Esperei por este filme como quem espera por um presente. Borbulhei de ansiedade, mas tentava moderar as expectativas, pois a desilusão está sempre à espreita. No entanto, não desta vez. Tudo estava no lugar correto, na medida certa. Noah Baumbach, Scarlett Johansson, Adam Driver ofereceram um filme de excelência.

«Marriage Story» é o relato do fim do casamento de Nicole (Scarlett Johansson) e Charlie (Adam Driver) e, como pudemos antecipar pelos dois trailers, o filme mostra as perspetivas de ambos. Nicole é atriz e a musa de Charlie, este é encenador e o ídolo dela. Juntos têm um filho, Henry (Azhy Robertson), juntos têm uma vida em Nova Iorque, e juntos são a base de uma pequena companhia teatral. Porém, esta unidade será abalada quando surge a oportunidade de Nicole integrar o elenco de uma série de televisão. Contrariando a vontade de Charlie, Nicole decide aceitar o desafio e regressar a Los Angeles, a sua cidade natal, levando consigo Henry. Aqui trava conhecimento com Nora Fanshaw (Laura Dern), advogada especializada em divórcios, dando assim o passo definitivo para um doloroso processo de divórcio.
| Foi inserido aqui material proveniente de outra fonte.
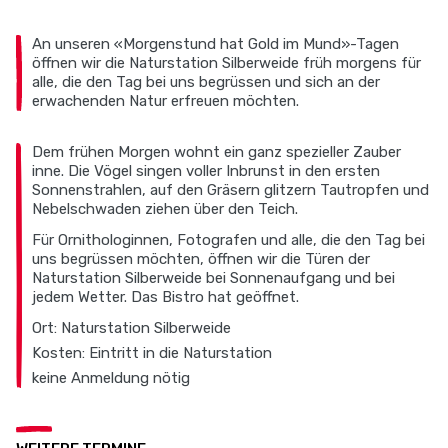
An unseren «Morgenstund hat Gold im Mund»-Tagen
öffnen wir die Naturstation Silberweide früh morgens für
alle, die den Tag bei uns begrüssen und sich an der
erwachenden Natur erfreuen möchten.
Dem frühen Morgen wohnt ein ganz spezieller Zauber
inne. Die Vögel singen voller Inbrunst in den ersten
Sonnenstrahlen, auf den Gräsern glitzern Tautropfen und
Nebelschwaden ziehen über den Teich.
Für Ornithologinnen, Fotografen und alle, die den Tag bei
uns begrüssen möchten, öffnen wir die Türen der
Naturstation Silberweide bei Sonnenaufgang und bei
jedem Wetter. Das Bistro hat geöffnet.
Ort: Naturstation Silberweide
Kosten: Eintritt in die Naturstation
keine Anmeldung nötig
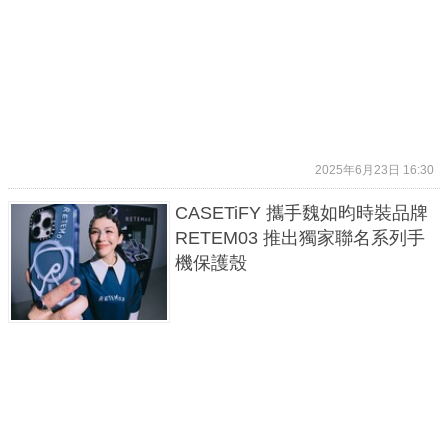
2025年6月23日 16:30
CASETiFY 攜手魏如昀時裝品牌
RETEM03 推出獨家聯名系列手
機保護殼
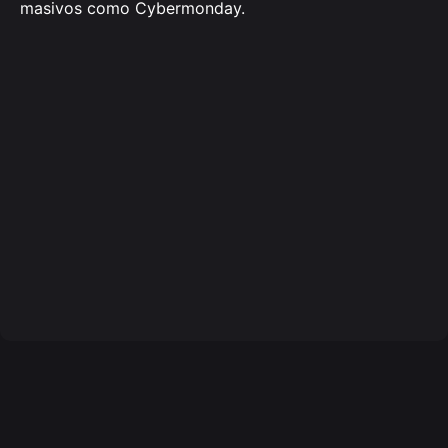
masivos como Cybermonday.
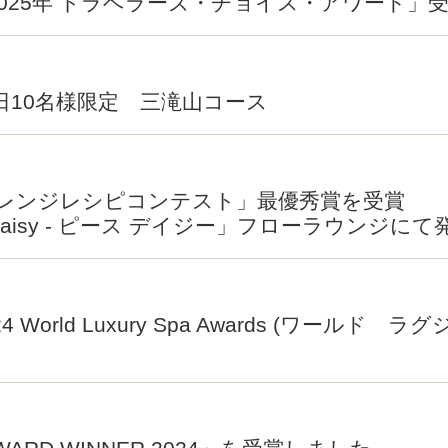
025年 トラベラーズ・チョイス・アワード」
日10名様限定 三滝山コース
レンジレシピコンテスト」最優秀賞を受賞
Daisy - ピース デイジー」フローラウンジにて
「2024 World Luxury Spa Awards (ワ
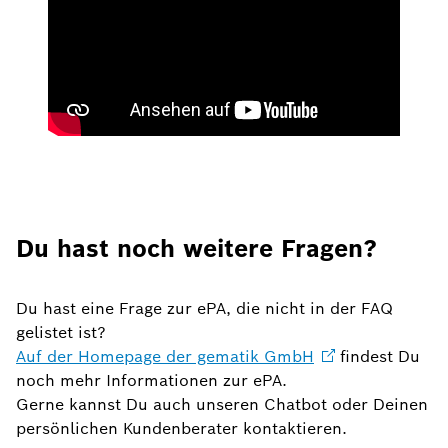
Du hast noch weitere Fragen?
Du hast eine Frage zur ePA, die nicht in der FAQ
gelistet ist?
Auf der Homepage der gematik
GmbH
findest Du
noch mehr Informationen zur ePA.
Gerne kannst Du auch unseren Chatbot oder Deinen
persönlichen Kundenberater kontaktieren.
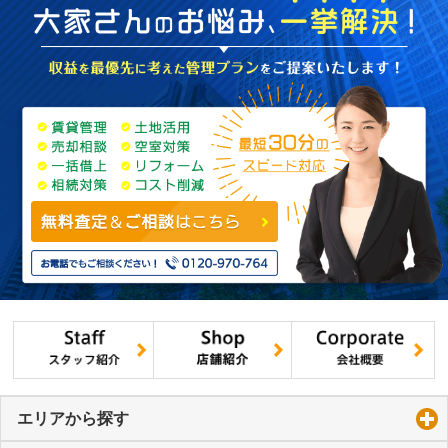
エリアから探す
click to expand contents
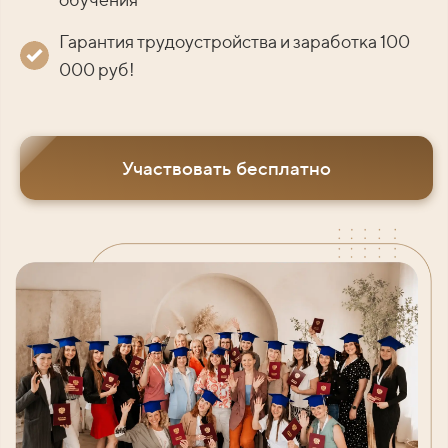
Гарантия трудоустройства и заработка 100
000 руб!
Участвовать бесплатно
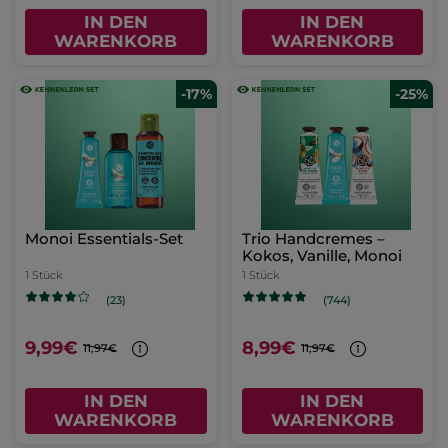
IN DEN
IN DEN
WARENKORB
WARENKORB
-17%
-25%
Monoi Essentials-Set
Trio Handcremes –
Kokos, Vanille, Monoi
1 Stück
1 Stück
(23)
(744)
9,99€
8,99€
11,97€
11,97€
IN DEN
IN DEN
WARENKORB
WARENKORB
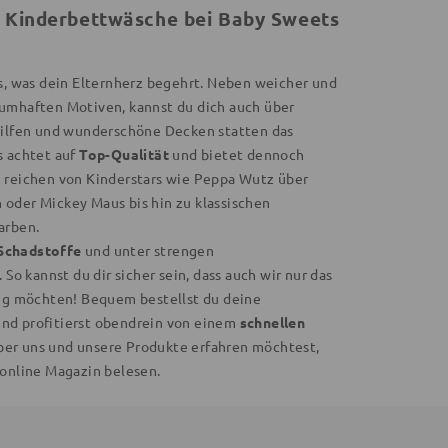
 Kinderbettwäsche bei Baby Sweets
es, was dein Elternherz begehrt. Neben weicher und
umhaften Motiven, kannst du dich auch über
hilfen und wunderschöne Decken statten das
s achtet auf
Top-Qualität
und bietet dennoch
e reichen von Kinderstars wie Peppa Wutz über
oder Mickey Maus bis hin zu klassischen
arben.
Schadstoffe
und unter strengen
 So kannst du dir sicher sein, dass auch wir nur das
ing möchten! Bequem bestellst du deine
nd profitierst obendrein von einem
schnellen
ber uns und unsere Produkte erfahren möchtest,
 online Magazin belesen.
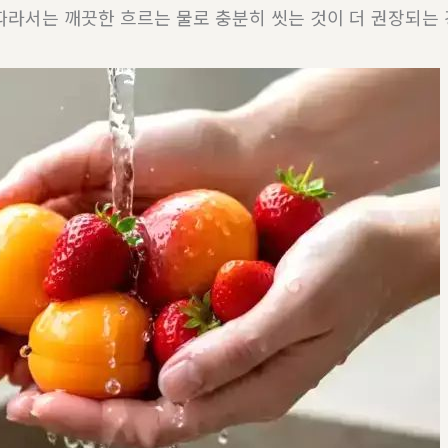
따라서는 깨끗한 흐르는 물로 충분히 씻는 것이 더 권장되는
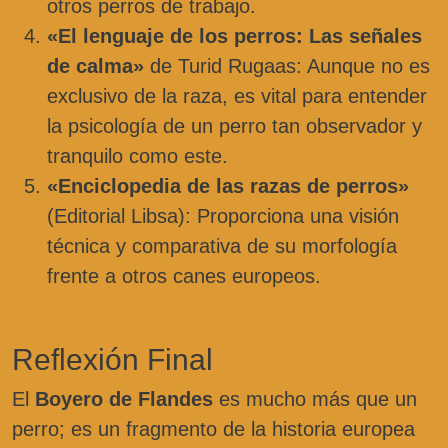
otros perros de trabajo.
«El lenguaje de los perros: Las señales
de calma»
de Turid Rugaas: Aunque no es
exclusivo de la raza, es vital para entender
la psicología de un perro tan observador y
tranquilo como este.
«Enciclopedia de las razas de perros»
(Editorial Libsa): Proporciona una visión
técnica y comparativa de su morfología
frente a otros canes europeos.
Reflexión Final
El
Boyero de Flandes
es mucho más que un
perro; es un fragmento de la historia europea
A partir daqui acompanhamos discussões, frustrações, amargura, todavia não deixa de haver amor, muito amor e alguns risos. O filme apanha-nos. Baumbach captou a realidade e por isso sentimos empatia com toda a história. Isto porque há um cuidado em ser fiel e honesto revelado não só no próprio argumento, quando tenta que o ponto de vista de um protagonista não se imponha ao do outro, quando faz as contas à vida por causa dos honorários dos advogados, quando não se esquece dos problemas quotidianos – como um portão que não fecha por falta de eletricidade ou uma cadeira para as crianças que não está bem colocada no carro alugado. Como também esse cuidado se verifica na ausência de movimentos muito elaborados da câmara ou de efeitos especiais, a câmara como que observa, sem fazer juízos.

Mas se não fossem as representações tanto de Driver e Johansson, como igualmente dos atores secundários, que muitas vezes roubam o palco aos protagonistas, talvez o filme não tivesse a mesma força, o mesmo impacto. Há uma entrega total de cada um deles, as representações sugam-nos em cada gesto, a palavra atinge-nos, do simples pedido de uma sandes, à violenta e cruel discussão entre Nicole e Charlie, dentro de quatro paredes, consumidos pela raiva e pelo desespero.

Com seis nomeações para os Globos de Ouro, «Marriage Story» é um belo filme, um belo presente que todos podem abrir na Netflix.